Consigne >>
Recopiez l'ensemble du matériel ci-dessous en changeant « Amazon » en « eBay » et rien d'autre. Laissez les images de côté dans votre réponse.

%%

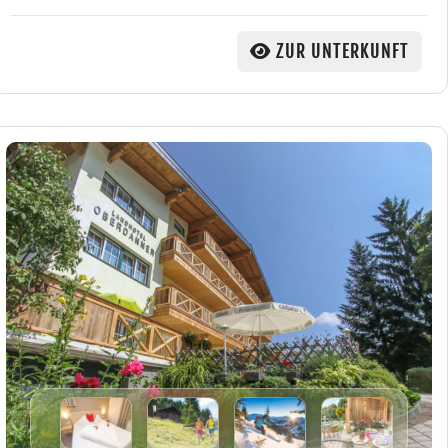
ZUR UNTERKUNFT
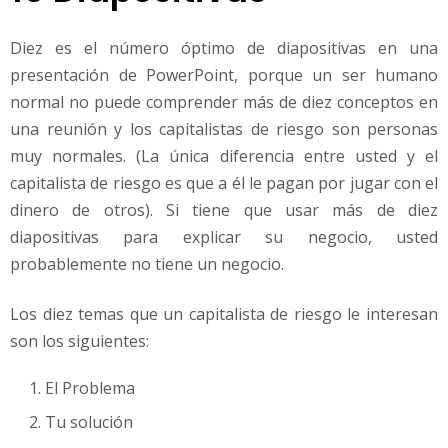
Diez es el número óptimo de diapositivas en una
presentación de PowerPoint, porque un ser humano
normal no puede comprender más de diez conceptos en
una reunión y los capitalistas de riesgo son personas
muy normales. (La única diferencia entre usted y el
capitalista de riesgo es que a él le pagan por jugar con el
dinero de otros). Si tiene que usar más de diez
diapositivas para explicar su negocio, usted
probablemente no tiene un negocio.
Los diez temas que un capitalista de riesgo le interesan
son los siguientes:
El Problema
Tu solución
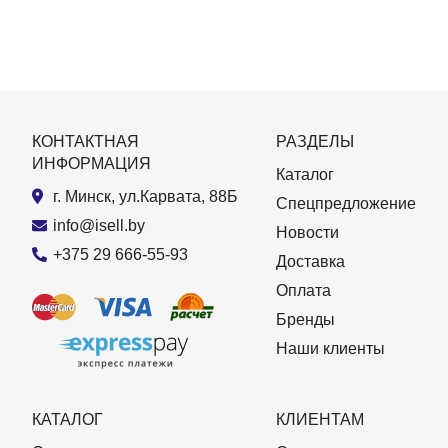
КОНТАКТНАЯ
РАЗДЕЛЫ
ИНФОРМАЦИЯ
Каталог
г. Минск, ул.Карвата, 88Б
Спецпредложение
info@isell.by
Новости
+375 29 666-55-93
Доставка
Оплата
Бренды
Наши клиенты
КАТАЛОГ
КЛИЕНТАМ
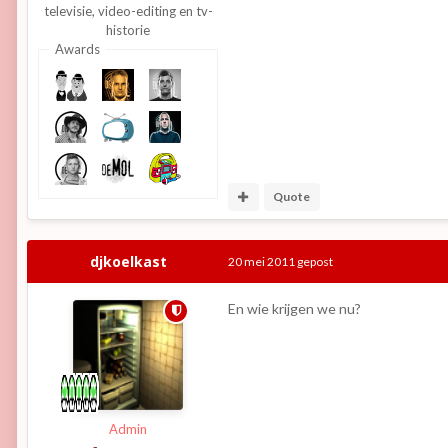
televisie, video-editing en tv-
historie
Awards
Quote
djkoelkast
20 mei 2011
gepost
En wie krijgen we nu?
Admin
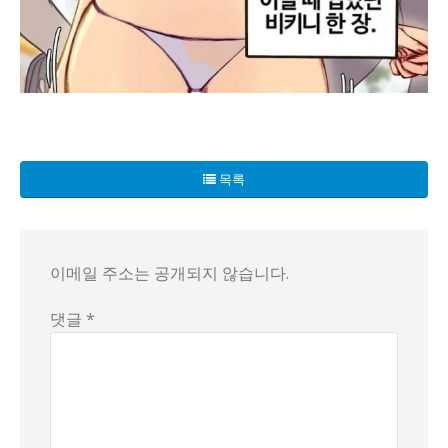
최근 온라인 플랫폼에서 화제를 모으는 웹툰이 있다. 이 작품
이야기는 지방의 낡은 주거지에서 시작된다. 가족의 수입은 들
목록
작가 이다영은 이 소품 하나를 통해 경제 격차의 구조를 드러
시각적 구성도 주목할 만하다. 회색 계열의 색채와 여유 없는
사회학자 박민수 교수는 이 웹툰이 “가난의 체감을 시각적으로
온라인 커뮤니티에서도 반응이 뜨겁다. 청년들은 학비·생활비 
이메일 주소는 공개되지 않습니다.
댓글 *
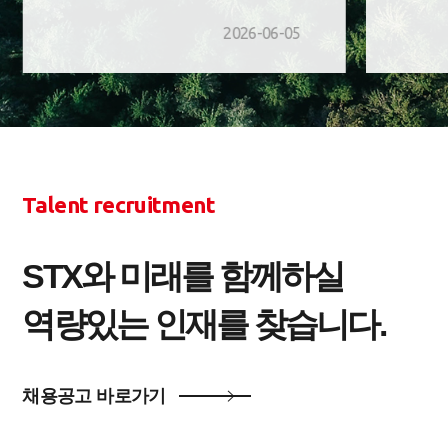
2026-06-05
Talent recruitment
STX와 미래를 함께하실
역량있는 인재를 찾습니다.
채용공고 바로가기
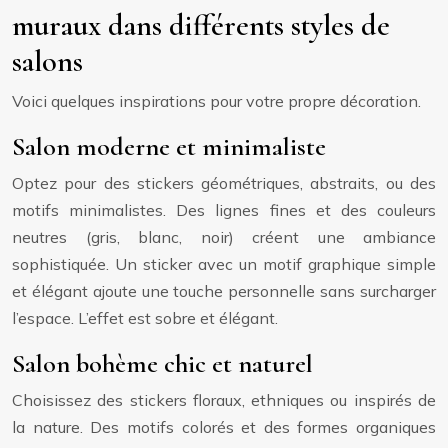
muraux dans différents styles de
salons
Voici quelques inspirations pour votre propre décoration.
Salon moderne et minimaliste
Optez pour des stickers géométriques, abstraits, ou des
motifs minimalistes. Des lignes fines et des couleurs
neutres (gris, blanc, noir) créent une ambiance
sophistiquée. Un sticker avec un motif graphique simple
et élégant ajoute une touche personnelle sans surcharger
l’espace. L’effet est sobre et élégant.
Salon bohème chic et naturel
Choisissez des stickers floraux, ethniques ou inspirés de
la nature. Des motifs colorés et des formes organiques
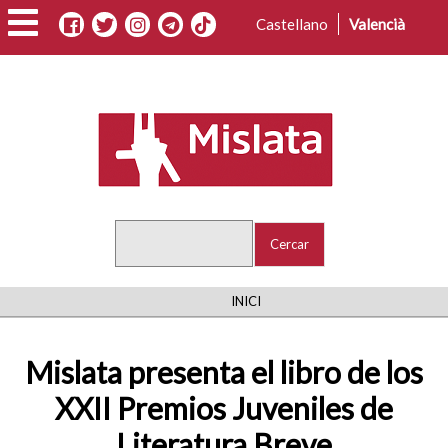
Vés
Castellano
Valencià
al
contingut
Cercar
FIL
INICI
D'ARIADNA
Mislata presenta el libro de los
XXII Premios Juveniles de
Literatura Breve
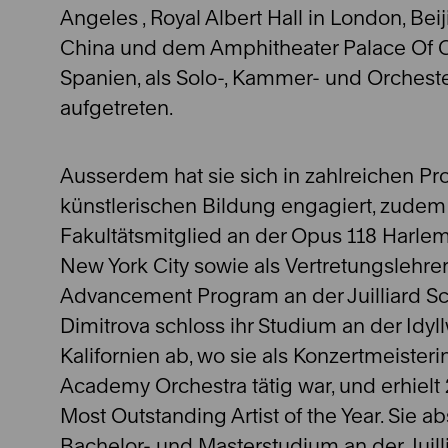
Angeles , Royal Albert Hall in London, Beij
China und dem Amphitheater Palace Of C
Spanien, als Solo-, Kammer- und Orchest
aufgetreten.
Ausserdem hat sie sich in zahlreichen Pro
künstlerischen Bildung engagiert, zudem 
Fakultätsmitglied an der Opus 118 Harlem
New York City sowie als Vertretungslehre
Advancement Program an der Juilliard Sc
Dimitrova schloss ihr Studium an der Idyl
Kalifornien ab, wo sie als Konzertmeisterin
Academy Orchestra tätig war, und erhielt 
Most Outstanding Artist of the Year. Sie abs
Bachelor- und Masterstudium an der Juill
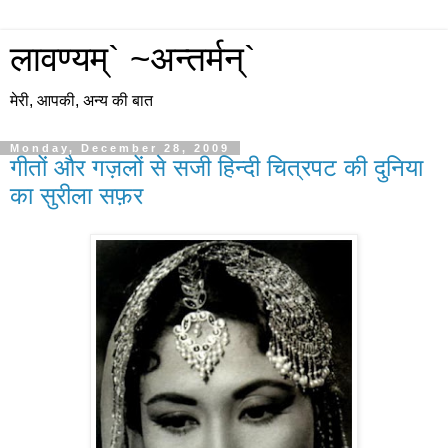
लावण्यम्` ~अन्तर्मन्`
मेरी, आपकी, अन्य की बात
Monday, December 28, 2009
गीतों और गज़लों से सजी हिन्दी चित्रपट की दुनिया
का सुरीला सफ़र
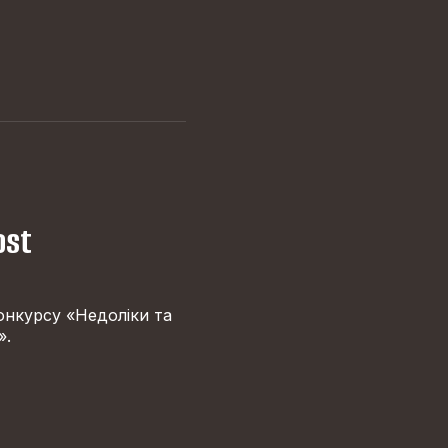
ost
онкурсу «Недоліки та
».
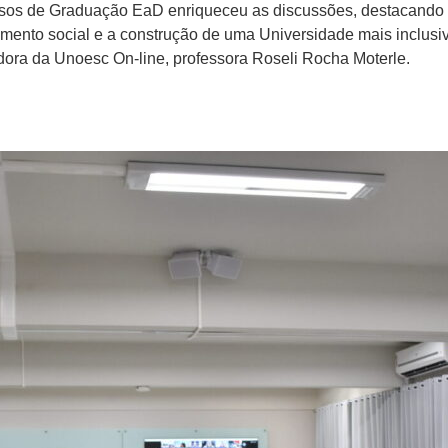
ursos de Graduação EaD enriqueceu as discussões, destacando 
mento social e a construção de uma Universidade mais inclusiv
dora da Unoesc On-line, professora Roseli Rocha Moterle.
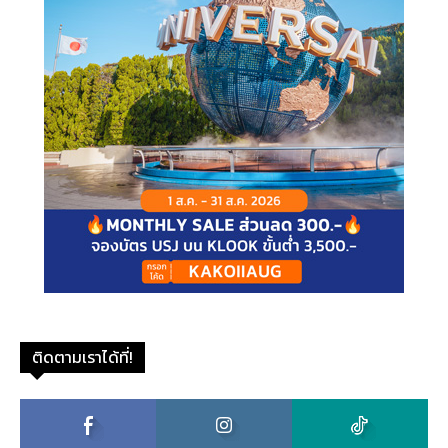
ติดตามเราได้ที่!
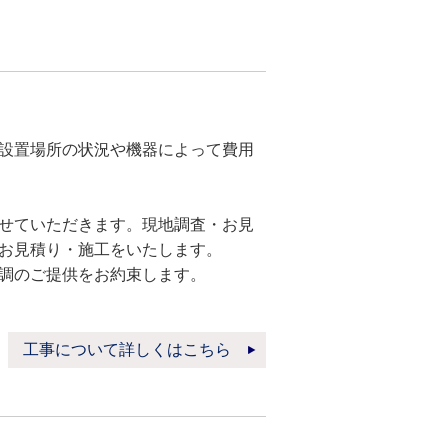
設置場所の状況や機器によって費用
せていただきます。現地調査・お見
お見積り・施工をいたします。
調のご提供をお約束します。
工事について詳しくはこちら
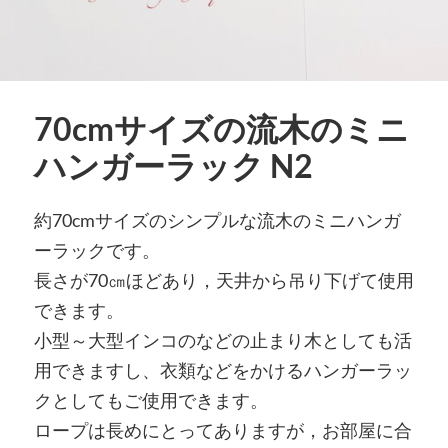
70cmサイズの流木のミニ
ハンガーラック N2
約70cmサイズのシンプルな流木のミニハンガ
ーラックです。
長さが70㎝ほどあり，天井から吊り下げて使用
できます。
小型～大型インコのなどの止まり木としても活
用できますし、衣類などをかけるハンガーラッ
クとしてもご使用できます。
ロープは長めにとってありますが，お部屋に合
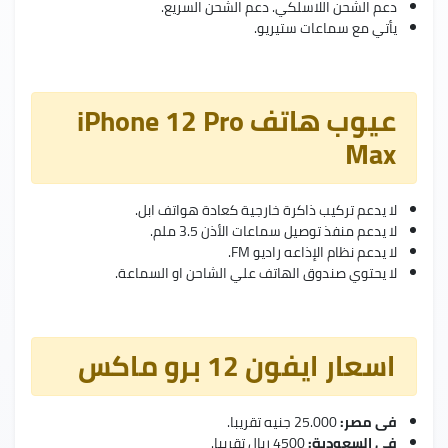
دعم الشحن اللاسلكي. دعم الشحن السريع.
يأتي مع سماعات ستيريو.
عيوب هاتف iPhone 12 Pro
Max
لا يدعم تركيب ذاكرة خارجية كعادة هواتف ابل.
لا يدعم منفذ توصيل سماعات الأذن 3.5 ملم.
لا يدعم نظام الإذاعه راديو FM.
لا يحتوي صندوق الهاتف علي الشاحن او السماعة.
اسعار ايفون 12 برو ماكس
فى مصر:
25.000 جنيه تقريبا.
فى السعودية:
4500 ريال تقريبا.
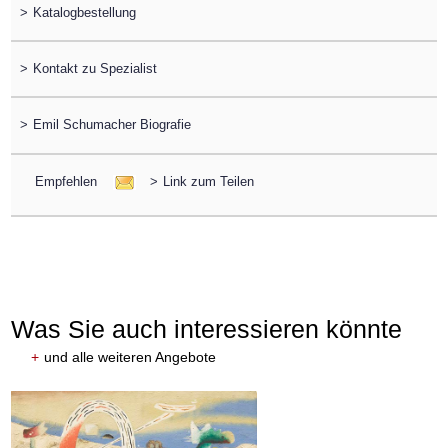
>
Katalogbestellung
>
Kontakt zu Spezialist
>
Emil Schumacher Biografie
Empfehlen
>
Link zum Teilen
Was Sie auch interessieren könnte
+
und alle weiteren Angebote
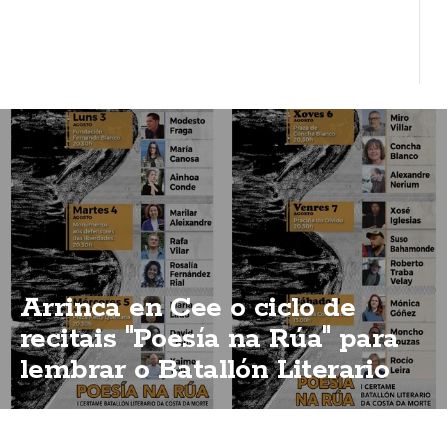
Arrinca en Cee o ciclo de
recitais "Poesía na Rúa" para
lembrar o Batallón Literario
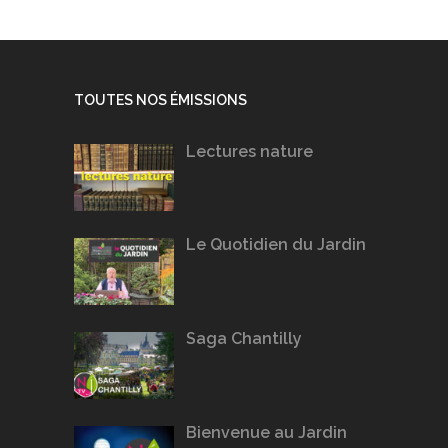
TOUTES NOS ÉMISSIONS
Lectures nature
Le Quotidien du Jardin
Saga Chantilly
Bienvenue au Jardin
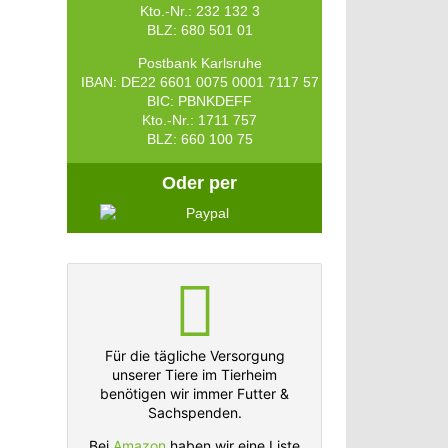
Kto.-Nr.: 232 132 3
BLZ: 680 501 01
Postbank Karlsruhe
IBAN: DE22 6601 0075 0001 7117 57
BIC: PBNKDEFF
Kto.-Nr.: 1711 757
BLZ: 660 100 75
Oder per
Für die tägliche Versorgung
unserer Tiere im Tierheim
benötigen wir immer Futter &
Sachspenden.
Bei
Amazon
haben wir eine Liste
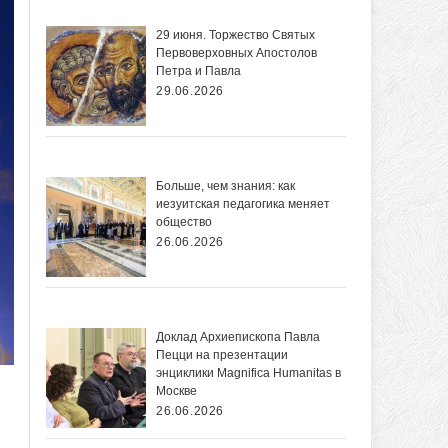
29 июня. Торжество Святых
Первоверховных Апостолов
Петра и Павла
29.06.2026
Больше, чем знания: как
иезуитская педагогика меняет
общество
26.06.2026
Доклад Архиепископа Павла
Пецци на презентации
энциклики Magnifica Нumanitas в
Москве
26.06.2026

%%

Votre réponse >>
ZUR UNTERKUNFT
Diez es el número óptimo de diapositivas en una
presentación de PowerPoint, porque un ser humano
normal no puede comprender más de diez conceptos en
una reunión y los capitalistas de riesgo son personas
muy normales. (La única diferencia entre usted y el
capitalista de riesgo es que a él le pagan por jugar con el
dinero de otros). Si tiene que usar más de diez
diapositivas para explicar su negocio, usted
probablemente no tiene un negocio.
Los diez temas que un capitalista de riesgo le interesan
son los siguientes:
El Problema
Tu solución
КОНТАКТНАЯ
РАЗДЕЛЫ
ИНФОРМАЦИЯ
Каталог
г. Минск, ул.Карвата, 88Б
Спецпредложение
info@isell.by
Новости
+375 29 666-55-93
Доставка
Оплата
Бренды
Наши клиенты
КАТАЛОГ
КЛИЕНТАМ
televisie, video-editing en tv-
historie
Awards
Quote
djkoelkast
20 mei 2011
gepost
En wie krijgen we nu?
Admin
최근 온라인 플랫폼에서 화제를 모으는 웹툰이 있다. 이 작품
이야기는 지방의 낡은 주거지에서 시작된다. 가족의 수입은 들
목록
작가 이다영은 이 소품 하나를 통해 경제 격차의 구조를 드러
시각적 구성도 주목할 만하다. 회색 계열의 색채와 여유 없는
사회학자 박민수 교수는 이 웹툰이 “가난의 체감을 시각적으로
온라인 커뮤니티에서도 반응이 뜨겁다. 청년들은 학비·생활비 
이메일 주소는 공개되지 않습니다.
댓글 *
2026-06-05
Talent recruitment
STX와 미래를 함께하실
역량있는 인재를 찾습니다.
채용공고 바로가기
muraux dans différents styles de
salons
Voici quelques inspirations pour votre propre décoration.
Salon moderne et minimaliste
Optez pour des stickers géométriques, abstraits, ou des
motifs minimalistes. Des lignes fines et des couleurs
neutres (gris, blanc, noir) créent une ambiance
sophistiquée. Un sticker avec un motif graphique simple
et élégant ajoute une touche personnelle sans surcharger
l’espace. L’effet est sobre et élégant.
Salon bohème chic et naturel
Choisissez des stickers floraux, ethniques ou inspirés de
la nature. Des motifs colorés et des formes organiques
Vés
Castellano
Valencià
al
contingut
Cercar
FIL
INICI
D'ARIADNA
Mislata presenta el libro de los
XXII Premios Juveniles de
Literatura Breve
Angeles , Royal Albert Hall in London, Beij
China und dem Amphitheater Palace Of C
Spanien, als Solo-, Kammer- und Orchest
aufgetreten.
Ausserdem hat sie sich in zahlreichen Pro
künstlerischen Bildung engagiert, zudem 
Fakultätsmitglied an der Opus 118 Harlem
New York City sowie als Vertretungslehre
Advancement Program an der Juilliard Sc
Dimitrova schloss ihr Studium an der Idyl
Kalifornien ab, wo sie als Konzertmeisterin
Academy Orchestra tätig war, und erhielt 
Most Outstanding Artist of the Year. Sie abs
Bachelor- und Masterstudium an der Juill
लावण्यम्` ~अन्तर्मन्`
मेरी, आपकी, अन्य की बात
Monday, December 28, 2009
गीतों और गज़लों से सजी हिन्दी चित्रपट की दुनिया
का सुरीला सफ़र
ost
онкурсу «Недоліки та
».
ursos de Graduação EaD enriqueceu as discussões, destacando 
mento social e a construção de uma Universidade mais inclusiv
dora da Unoesc On-line, professora Roseli Rocha Moterle.
ติดตามเราได้ที่!
設置場所の状況や機器によって費用
せていただきます。現地調査・お見
お見積り・施工をいたします。
調のご提供をお約束します。
工事について詳しくはこちら
70cmサイズの流木のミニ
ハンガーラック N2
約70cmサイズのシンプルな流木のミニハンガ
ーラックです。
長さが70㎝ほどあり，天井から吊り下げて使用
できます。
小型～大型インコのなどの止まり木としても活
用できますし、衣類などをかけるハンガーラッ
クとしてもご使用できます。
ロープは長めにとってありますが，お部屋に合
دعم الشحن اللاسلكي. دعم الشحن السريع.
يأتي مع سماعات ستيريو.
عيوب هاتف iPhone 12 Pro
Max
لا يدعم تركيب ذاكرة خارجية كعادة هواتف ابل.
لا يدعم منفذ توصيل سماعات الأذن 3.5 ملم.
لا يدعم نظام الإذاعه راديو FM.
لا يحتوي صندوق الهاتف علي الشاحن او السماعة.
اسعار ايفون 12 برو ماكس
فى مصر:
25.000 جنيه تقريبا.
فى السعودية:
4500 ريال تقريبا.
>
Katalogbestellung
>
Kontakt zu Spezialist
>
Emil Schumacher Biografie
Empfehlen
>
Link zum Teilen
Was Sie auch interessieren könnte
+
und alle weiteren Angebote
Arrinca en Cee o ciclo de
recitais "Poesía na Rúa" para
lembrar o Batallón Literario
TOUTES NOS ÉMISSIONS
Lectures nature
Le Quotidien du Jardin
Saga Chantilly
Bienvenue au Jardin
Kto.-Nr.: 232 132 3
BLZ: 680 501 01
Postbank Karlsruhe
IBAN: DE22 6601 0075 0001 7117 57
BIC: PBNKDEFF
Kto.-Nr.: 1711 757
BLZ: 660 100 75
Oder per
Für die tägliche Versorgung
unserer Tiere im Tierheim
benötigen wir immer Futter &
Sachspenden.
Bei
eBay
haben wir eine Liste
29 июня. Торжество Святых
Первоверховных Апостолов
Петра и Павла
29.06.2026
Больше, чем знания: как
иезуитская педагогика меняет
общество
26.06.2026
Доклад Архиепископа Павла
Пецци на презентации
энциклики Magnifica Нumanitas в
Москве
26.06.2026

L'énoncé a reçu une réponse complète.